Closed Benik3 closed 6 years ago

Benik3 commented 7 years ago

Hello.

Does the library supports also SK9822 LED strips? They are better then APA102, but has a slightly different communication.

Also does anyone tested strip with 600LEDs? We plan to use 20m * 30LED strip controlled by Raspberry.

Thank you :)

tinue commented 7 years ago

Hi, I don't have any of these, so I guess they would not work. According to this blog it's not too complicated to modify the driver. All that's required is an additional bunch of zero bytes at the end. Why don't you give it a try, and if it works create a pull request?

As for the number of LEDs: The driver itself has a limit of 1024 LEDs at the moment, which could easily be overcome with a few additional lines of code in the "show" method.

Whether the result looks good or not depends on what you want to do with the LEDs. The APA102 keep their color once they got their data bytes. So the strip will never flicker due to update delays. What does take time is updating the strip. There is a lag between the first and the last LED on the strip to get a new value. You would see this most if you update all of the LEDs to a new color simultaneously.

Benik3 commented 7 years ago

Thanks for the reply. Well I'm starting with python, but I will see :) Also I found, that it's still pretty hard to buy them (I can't get them from aliexpress, ebay and similar shops). The strip will make simple pattern like one colour "snake" etc. so little delay will not be problem.
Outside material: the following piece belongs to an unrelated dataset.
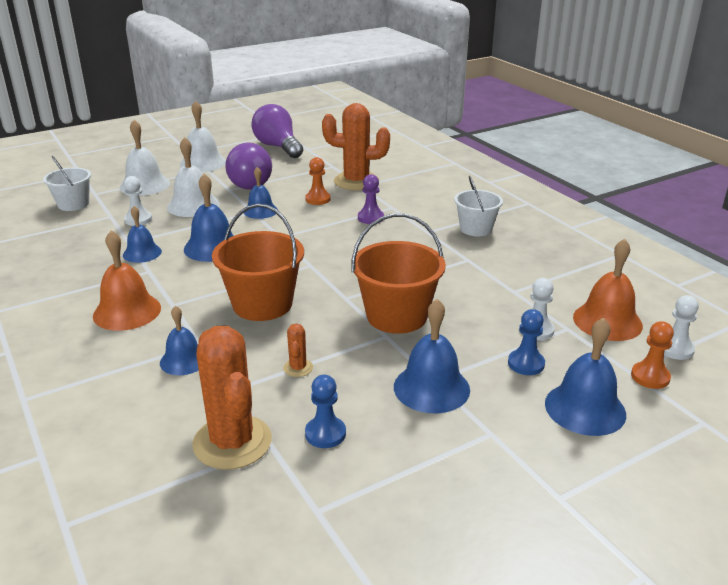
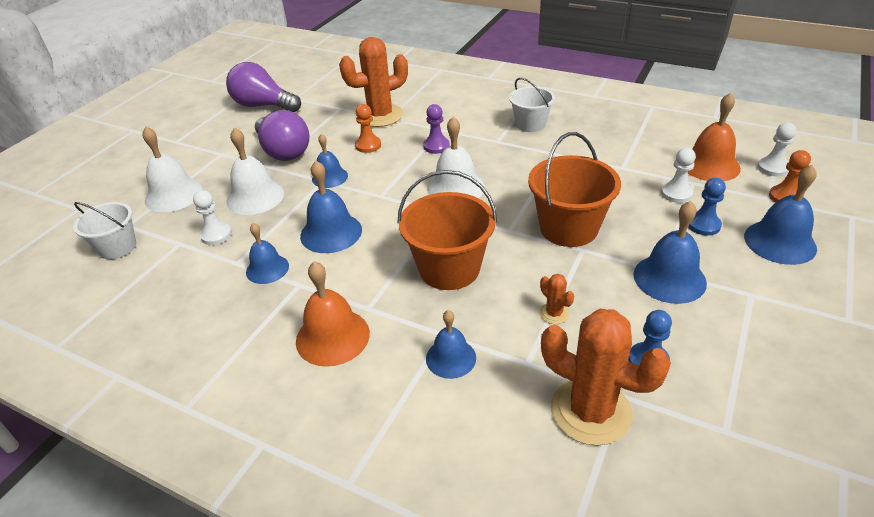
camera: 30 degrees left, 10 degrees up
white bell [180,101,226,172] -> white bell moved to [427,117,485,198]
Also SK9822 can be driven up to 30MHz, but I don't know what is the limit of Rpi. I'm pretty new in this, so I'm sorry for my stupid question :)

tinue commented 7 years ago

Your comment about the maximum speed of the chip made me realize a mistake in my last answer: What is slow (due to the driver being written in Python) is updating the buffer for the next "frame". Because of the APA102 keeping their color, this time lag is completely invisible.

Copying the buffer to the LED Strip is then quick: The clock speed used by the driver is 8MHz, but according to this it could be set to a higher value. But even with 8MHz and 600 LEDs, this only takes 2-3 Milliseconds.

Anyway. I think the only change required is four more zero bytes at the end, i.e. in clock_end_frame add four to the number of bytes:

        for _ in range(4+(self.num_led + 15) // 16):
            self.spi.xfer2([0x00])

Because I can't test this I don't want to put it in the code just like that. But if you have the strips, and if you can confirm that it works, I can update the code.

arbolis commented 4 years ago

I've tried your code @tinue but I don't get a different behavior. I have a 30 LED strip, and only the 1st LED turns red when I run runcolorcycle.py, which is definitely not the expected behavior. At some point I was able to get all LEDs turned on, most of them being white, but some of them at seemingly random colors. I took some pictures of my setup at https://imgur.com/a/c3elOX1.

tinue commented 4 years ago

You seem to be using GPIO Pins 20 and 21. Is there a particular reason that you don't use the hardware SPI? At the very least it would be faster compared to bit-banging via regular GPIO pins.

arbolis commented 4 years ago

@tinue I am a complete noob, I've bought the rpi and the LED strip only for that purpose (to control each LED individually). Are you suggesting I should plug the cables into the pins 19 and 23 in that diagram?: https://pinout.xyz/pinout/

Hmm that seems to work indeed, but with the Adafruit code.

tinue commented 4 years ago

There is a diagram in my readme file; I suggest you go through the entire readme and see what needs to be done.